PROBLEM DETAILS: Wherever the word "Jordan" shows up in the data, report the line it sits in.

Dataset entries
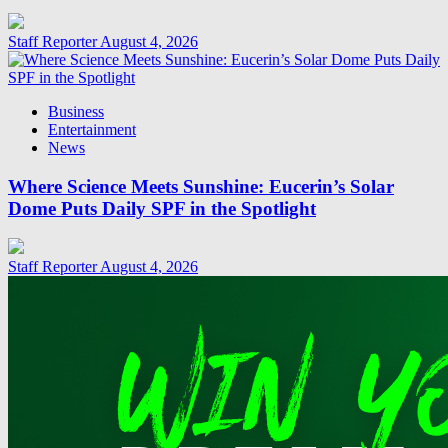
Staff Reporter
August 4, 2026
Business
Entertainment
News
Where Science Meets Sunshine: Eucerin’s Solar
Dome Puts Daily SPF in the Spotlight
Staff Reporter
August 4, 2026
---
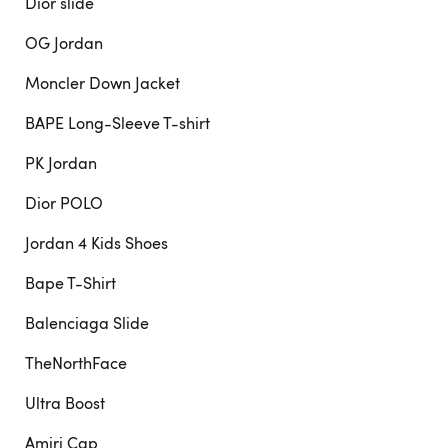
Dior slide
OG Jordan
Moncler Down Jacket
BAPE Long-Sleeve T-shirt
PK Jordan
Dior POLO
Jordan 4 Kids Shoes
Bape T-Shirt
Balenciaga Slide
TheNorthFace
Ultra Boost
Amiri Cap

WRITTEN SOLUTION:
OG Jordan
PK Jordan
Jordan 4 Kids Shoes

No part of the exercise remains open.